The problem: Please present the lines from the rows below as one numbered list, with blank lines left out and the pictures omitted.

Data lines:
>>>>>
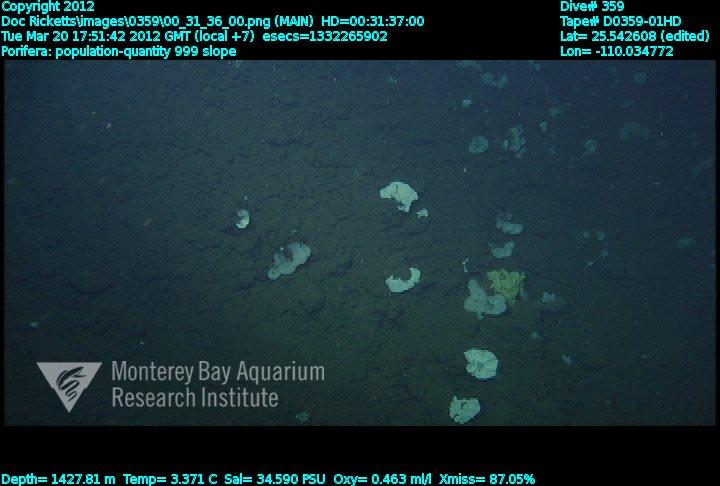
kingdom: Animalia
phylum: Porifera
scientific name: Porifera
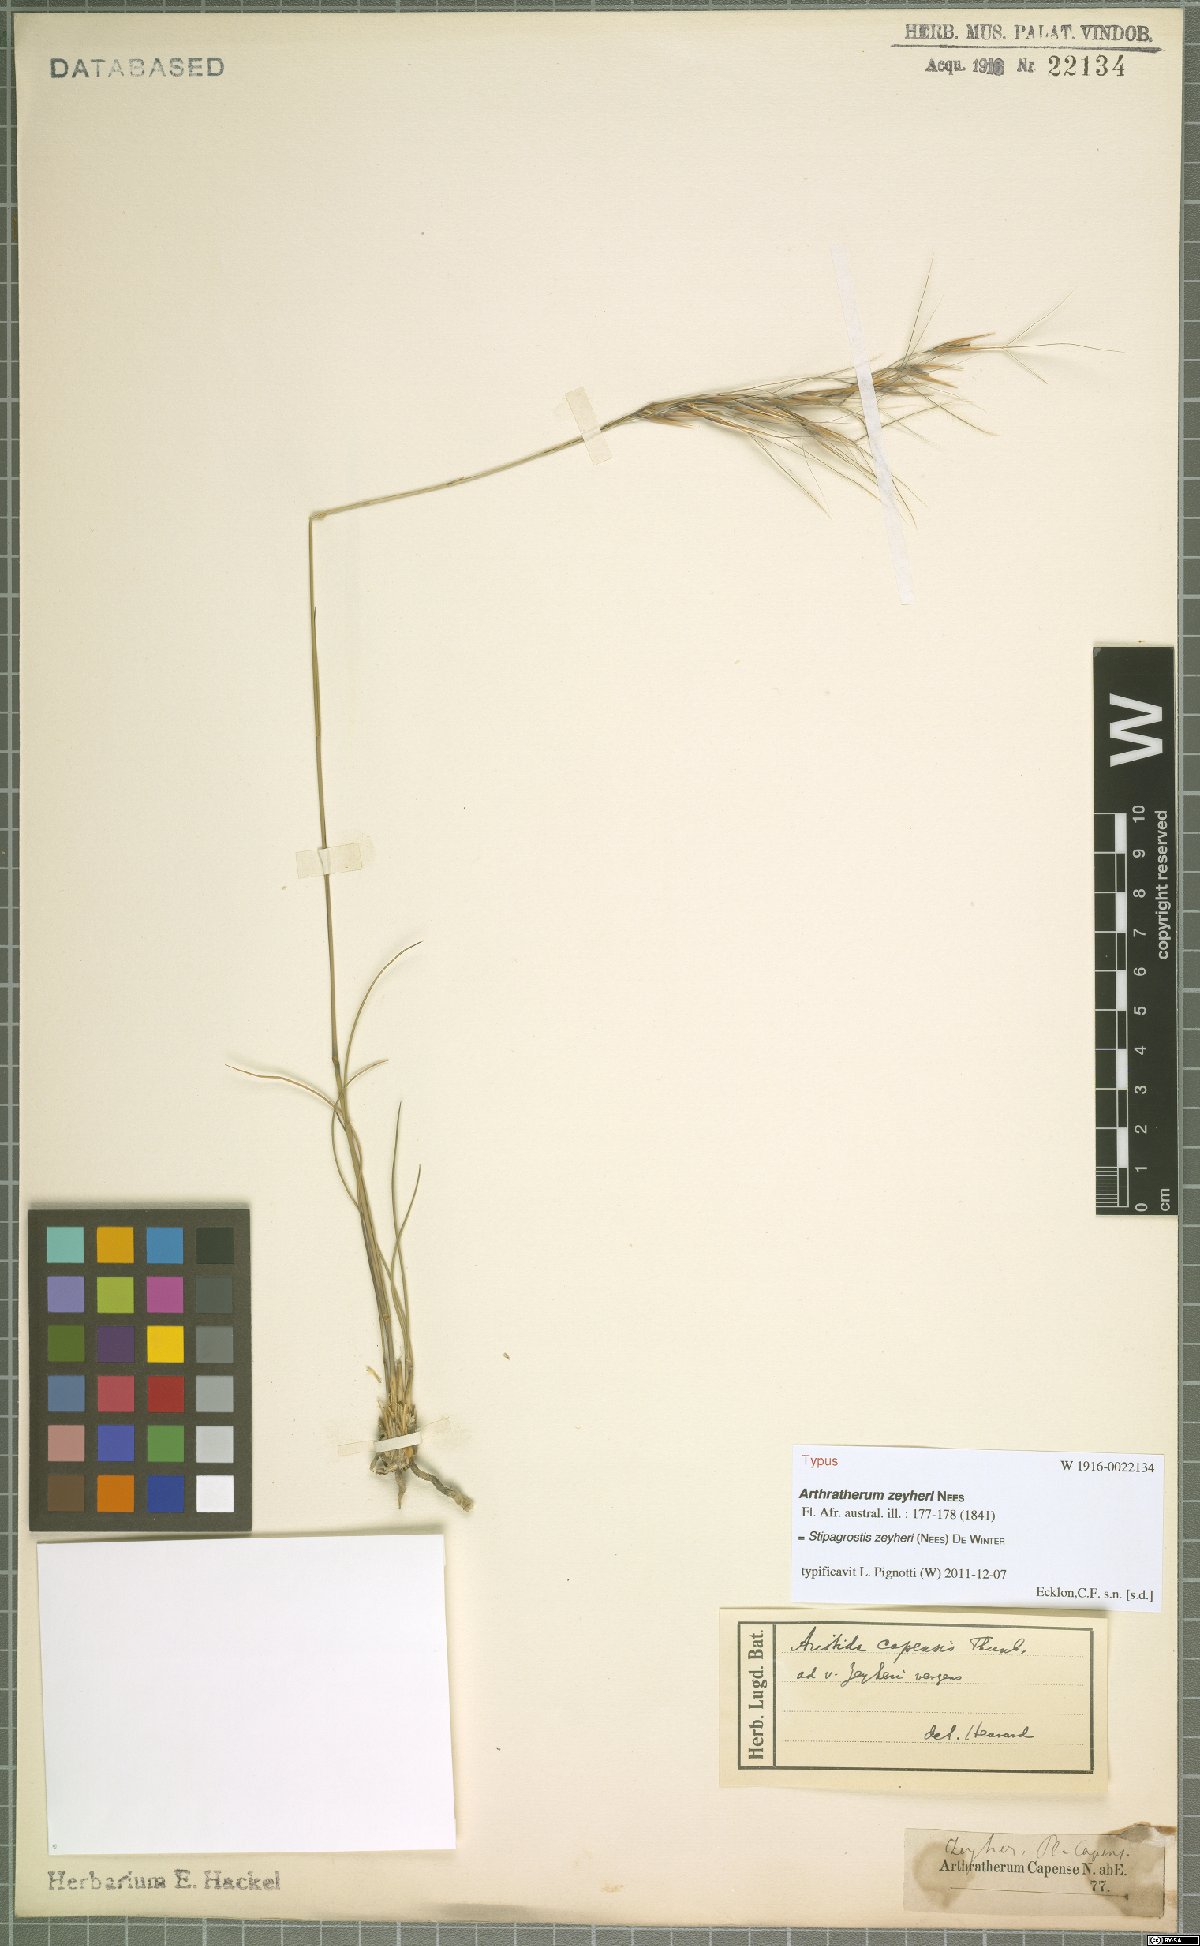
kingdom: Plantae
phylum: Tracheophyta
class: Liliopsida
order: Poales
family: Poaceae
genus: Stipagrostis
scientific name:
<<<<<
Answer to this problem:
1. kingdom: Animalia
2. phylum: Porifera
3. scientific name: Porifera
4. kingdom: Plantae
5. phylum: Tracheophyta
6. class: Liliopsida
7. order: Poales
8. family: Poaceae
9. genus: Stipagrostis
10. scientific name:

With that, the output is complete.